First Republic Bank Insiders Dumped $12 Million In Stock Before 70% Collapse
Insiders at the struggling regional bank First Republic sold $11.8 million in the company’s stock this year shortly before its share price collapsed as angst about the bank’s future mounted following the demise of three similar institutions.
Six First Republic insiders sold 90,682 shares of the firm’s stock between January 17 and March 6 at a share pricqe of between $123 and $145, according to regulatory filings disclosed by the company; they include executive chairman James Herbert, CEO Michael Roffler, head of credit David Lichtman and banking chief Michael Selfridge.
Those shares would be worth just $3.1 million at First Republic’s Thursday share price of $34.355.
Herbert, the company’s founder and longtime CEO before stepping down last spring, was the biggest seller, offloading $4.5 million of his First Republic shares in separate January and February transactions.
A person close to Herbert told Forbes the 78-year-old’s sales were part of routine transactions intended to fund philanthropic efforts and estate planning, pointing out that the shares disposed of by Herbert in 2023 amounted to roughly 4% of his total stake in First Republic (the bank declined to comment on the nature of the executive transactions).
Wealth management head Robert Thornton was the next biggest seller, offloading $2.5 million worth of First Republic’s stock, followed by Lichtman ($2.5 million), Roffler ($979,000), Selfridge ($218,000) and board member Reynold Levy ($111,000).
The Wall Street Journal first reported on the publicly disclosed sales early Thursday.
First Republic’s only insider stock purchase this year was board member Rick Osterloh’s acquisition of $148,000 in shares on March 9, when the stock traded at $96.
Dozens of executives at other banks have bought the dip in their company’s stock during the onslaught on bank stocks; Friday’s 43 insider stock purchases among finance bigwigs was the busiest such day in three years, according to Insider Insights data.

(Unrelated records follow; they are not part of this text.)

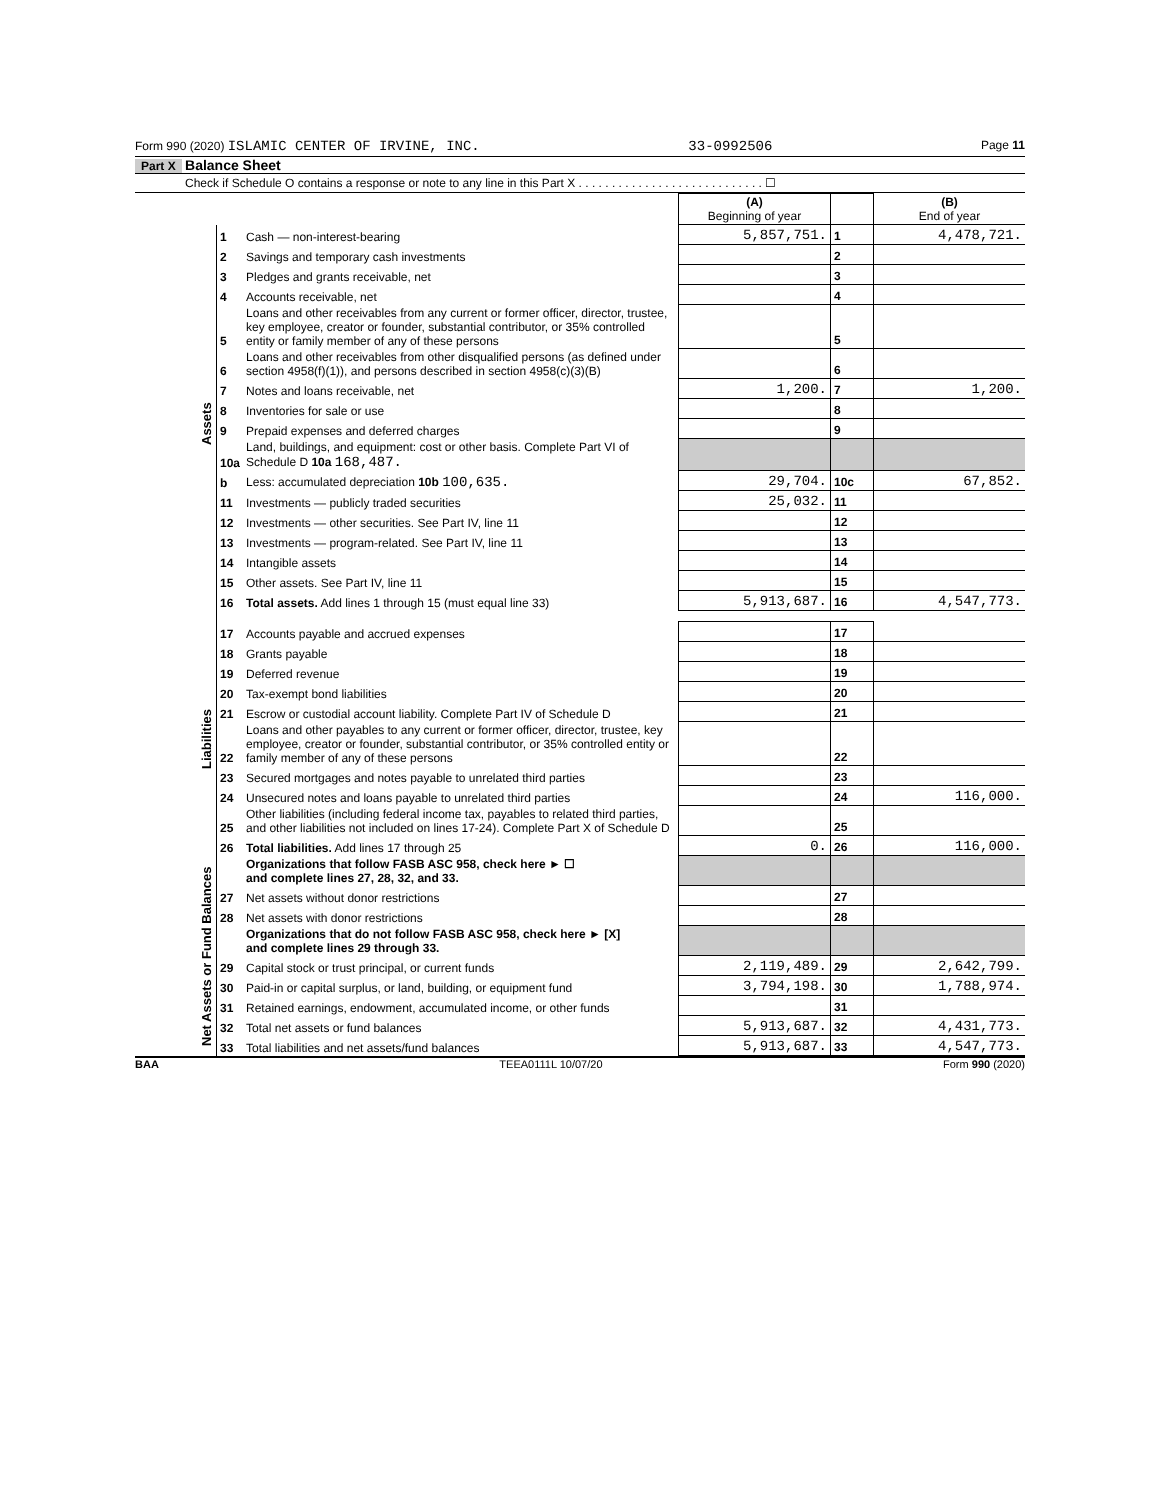Form 990 (2020) ISLAMIC CENTER OF IRVINE, INC. 33-0992506 Page 11
Part X Balance Sheet
Check if Schedule O contains a response or note to any line in this Part X . . . . . . . . . . . . . . . . . . . . . . . . . . . . ☐
| | | | (A) Beginning of year | | (B) End of year |
| --- | --- | --- | --- | --- | --- |
| Assets | 1 | Cash — non-interest-bearing | 5,857,751. | 1 | 4,478,721. |
| | 2 | Savings and temporary cash investments | | 2 | |
| | 3 | Pledges and grants receivable, net | | 3 | |
| | 4 | Accounts receivable, net | | 4 | |
| | 5 | Loans and other receivables from any current or former officer, director, trustee, key employee, creator or founder, substantial contributor, or 35% controlled entity or family member of any of these persons | | 5 | |
| | 6 | Loans and other receivables from other disqualified persons (as defined under section 4958(f)(1)), and persons described in section 4958(c)(3)(B) | | 6 | |
| | 7 | Notes and loans receivable, net | 1,200. | 7 | 1,200. |
| | 8 | Inventories for sale or use | | 8 | |
| | 9 | Prepaid expenses and deferred charges | | 9 | |
| | 10a | Land, buildings, and equipment: cost or other basis. Complete Part VI of Schedule D 10a 168,487. | | | |
| | b | Less: accumulated depreciation 10b 100,635. | 29,704. | 10c | 67,852. |
| | 11 | Investments — publicly traded securities | 25,032. | 11 | |
| | 12 | Investments — other securities. See Part IV, line 11 | | 12 | |
| | 13 | Investments — program-related. See Part IV, line 11 | | 13 | |
| | 14 | Intangible assets | | 14 | |
| | 15 | Other assets. See Part IV, line 11 | | 15 | |
| | 16 | Total assets. Add lines 1 through 15 (must equal line 33) | 5,913,687. | 16 | 4,547,773. |
| Liabilities | 17 | Accounts payable and accrued expenses | | 17 | |
| | 18 | Grants payable | | 18 | |
| | 19 | Deferred revenue | | 19 | |
| | 20 | Tax-exempt bond liabilities | | 20 | |
| | 21 | Escrow or custodial account liability. Complete Part IV of Schedule D | | 21 | |
| | 22 | Loans and other payables to any current or former officer, director, trustee, key employee, creator or founder, substantial contributor, or 35% controlled entity or family member of any of these persons | | 22 | |
| | 23 | Secured mortgages and notes payable to unrelated third parties | | 23 | |
| | 24 | Unsecured notes and loans payable to unrelated third parties | | 24 | 116,000. |
| | 25 | Other liabilities (including federal income tax, payables to related third parties, and other liabilities not included on lines 17-24). Complete Part X of Schedule D | | 25 | |
| | 26 | Total liabilities. Add lines 17 through 25 | 0. | 26 | 116,000. |
| Net Assets or Fund Balances | | Organizations that follow FASB ASC 958, check here ► ☐ and complete lines 27, 28, 32, and 33. | | | |
| | 27 | Net assets without donor restrictions | | 27 | |
| | 28 | Net assets with donor restrictions | | 28 | |
| | | Organizations that do not follow FASB ASC 958, check here ► [X] and complete lines 29 through 33. | | | |
| | 29 | Capital stock or trust principal, or current funds | 2,119,489. | 29 | 2,642,799. |
| | 30 | Paid-in or capital surplus, or land, building, or equipment fund | 3,794,198. | 30 | 1,788,974. |
| | 31 | Retained earnings, endowment, accumulated income, or other funds | | 31 | |
| | 32 | Total net assets or fund balances | 5,913,687. | 32 | 4,431,773. |
| | 33 | Total liabilities and net assets/fund balances | 5,913,687. | 33 | 4,547,773. |
BAA TEEA0111L 10/07/20 Form 990 (2020)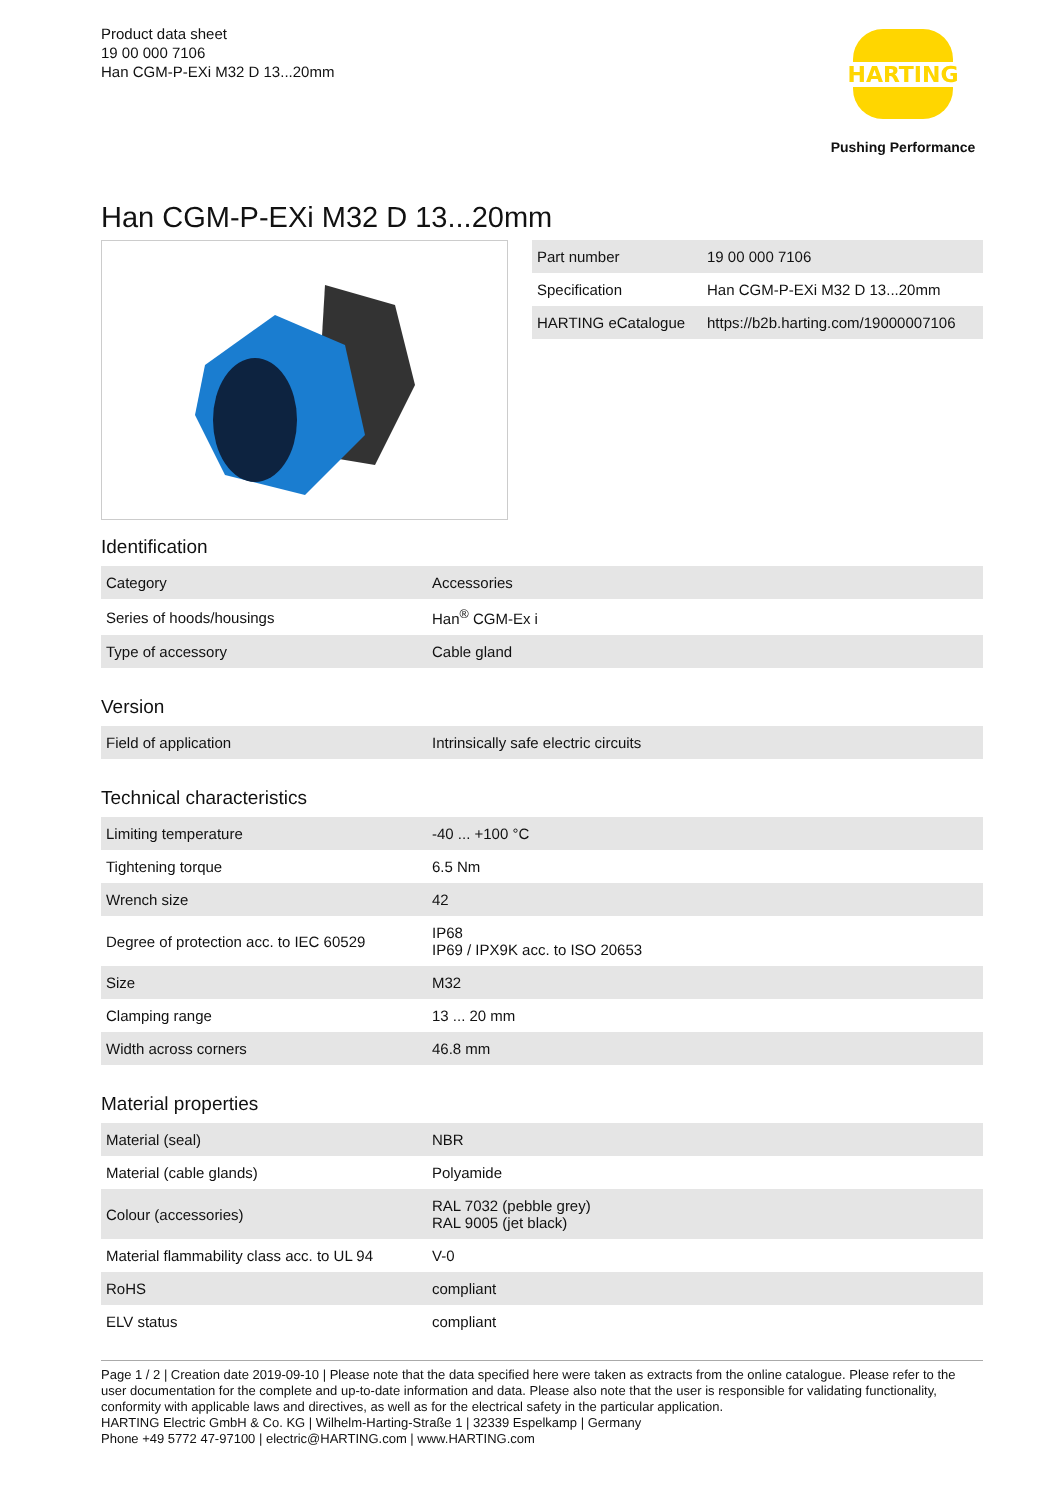Product data sheet
19 00 000 7106
Han CGM-P-EXi M32 D 13...20mm
HARTING
Pushing Performance
Han CGM-P-EXi M32 D 13...20mm
| Part number | 19 00 000 7106 |
| Specification | Han CGM-P-EXi M32 D 13...20mm |
| HARTING eCatalogue | https://b2b.harting.com/19000007106 |
Identification
| Category | Accessories |
| Series of hoods/housings | Han<sup>®</sup> CGM-Ex i |
| Type of accessory | Cable gland |
Version
| Field of application | Intrinsically safe electric circuits |
Technical characteristics
| Limiting temperature | -40 ... +100 °C |
| Tightening torque | 6.5 Nm |
| Wrench size | 42 |
| Degree of protection acc. to IEC 60529 | IP68 IP69 / IPX9K acc. to ISO 20653 |
| Size | M32 |
| Clamping range | 13 ... 20 mm |
| Width across corners | 46.8 mm |
Material properties
| Material (seal) | NBR |
| Material (cable glands) | Polyamide |
| Colour (accessories) | RAL 7032 (pebble grey) RAL 9005 (jet black) |
| Material flammability class acc. to UL 94 | V-0 |
| RoHS | compliant |
| ELV status | compliant |
Page 1 / 2 | Creation date 2019-09-10 | Please note that the data specified here were taken as extracts from the online catalogue. Please refer to the user documentation for the complete and up-to-date information and data. Please also note that the user is responsible for validating functionality, conformity with applicable laws and directives, as well as for the electrical safety in the particular application.
HARTING Electric GmbH & Co. KG | Wilhelm-Harting-Straße 1 | 32339 Espelkamp | Germany
Phone +49 5772 47-97100 | electric@HARTING.com | www.HARTING.com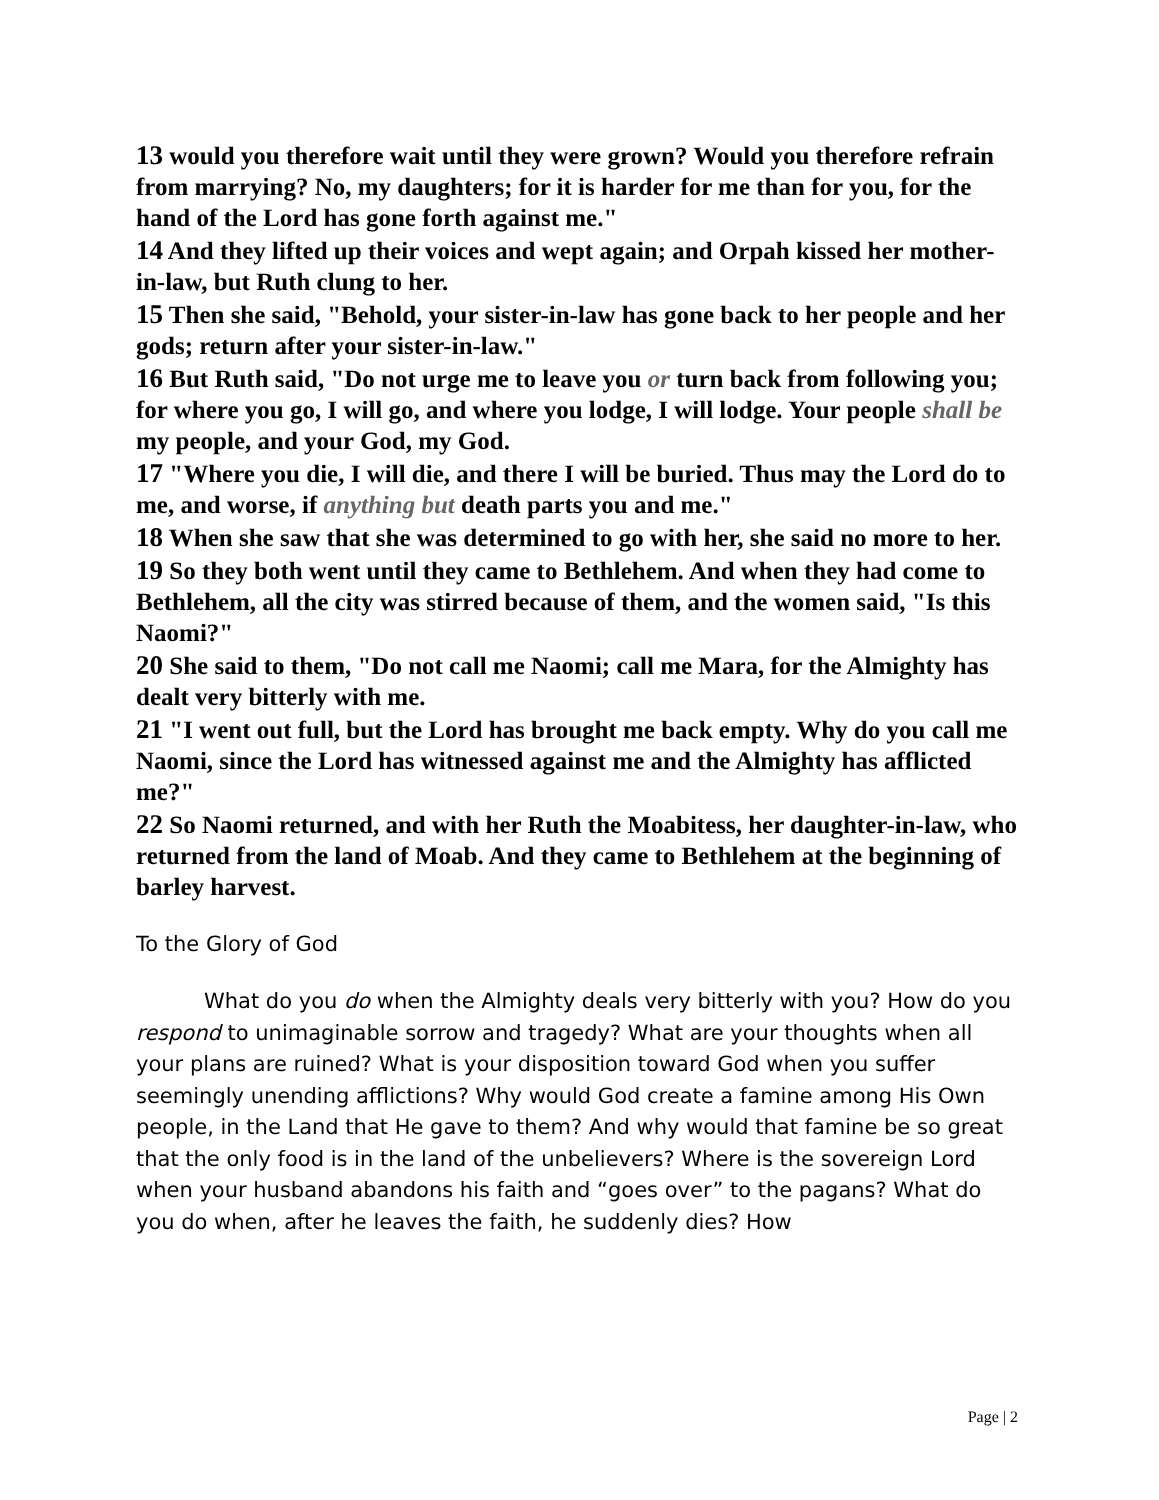13 would you therefore wait until they were grown? Would you therefore refrain from marrying? No, my daughters; for it is harder for me than for you, for the hand of the Lord has gone forth against me."
14 And they lifted up their voices and wept again; and Orpah kissed her mother-in-law, but Ruth clung to her.
15 Then she said, "Behold, your sister-in-law has gone back to her people and her gods; return after your sister-in-law."
16 But Ruth said, "Do not urge me to leave you or turn back from following you; for where you go, I will go, and where you lodge, I will lodge. Your people shall be my people, and your God, my God.
17 "Where you die, I will die, and there I will be buried. Thus may the Lord do to me, and worse, if anything but death parts you and me."
18 When she saw that she was determined to go with her, she said no more to her.
19 So they both went until they came to Bethlehem. And when they had come to Bethlehem, all the city was stirred because of them, and the women said, "Is this Naomi?"
20 She said to them, "Do not call me Naomi; call me Mara, for the Almighty has dealt very bitterly with me.
21 "I went out full, but the Lord has brought me back empty. Why do you call me Naomi, since the Lord has witnessed against me and the Almighty has afflicted me?"
22 So Naomi returned, and with her Ruth the Moabitess, her daughter-in-law, who returned from the land of Moab. And they came to Bethlehem at the beginning of barley harvest.
To the Glory of God
What do you do when the Almighty deals very bitterly with you? How do you respond to unimaginable sorrow and tragedy? What are your thoughts when all your plans are ruined? What is your disposition toward God when you suffer seemingly unending afflictions? Why would God create a famine among His Own people, in the Land that He gave to them? And why would that famine be so great that the only food is in the land of the unbelievers? Where is the sovereign Lord when your husband abandons his faith and “goes over” to the pagans? What do you do when, after he leaves the faith, he suddenly dies? How
Page | 2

First Republic shares are down 70% since last Wednesday, the day Silvergate Capital announced it would shut down and a run began on its since-failed contemporary Silicon Valley Bank and fellow California bank. The company, which announced Sunday it secured $70 billion liquidity extension from the Federal Reserve and JPMorgan Chase, saw its shares crater as much as 36% in Thursday trading before reports about big banks’ plan to deposit tens of billions of dollars into First Republic and a subsequent announcement of $30 billion in fresh uninsured deposits spurred a dramatic turnaround for a 10% gain on the day for the sputtering stock. The CEO of Silicon Valley Bank’s parent company sold $3.6 million worth of his company’s stock two weeks before the institution’s forced closure, a move that is reportedly under investigation by federal prosecutors.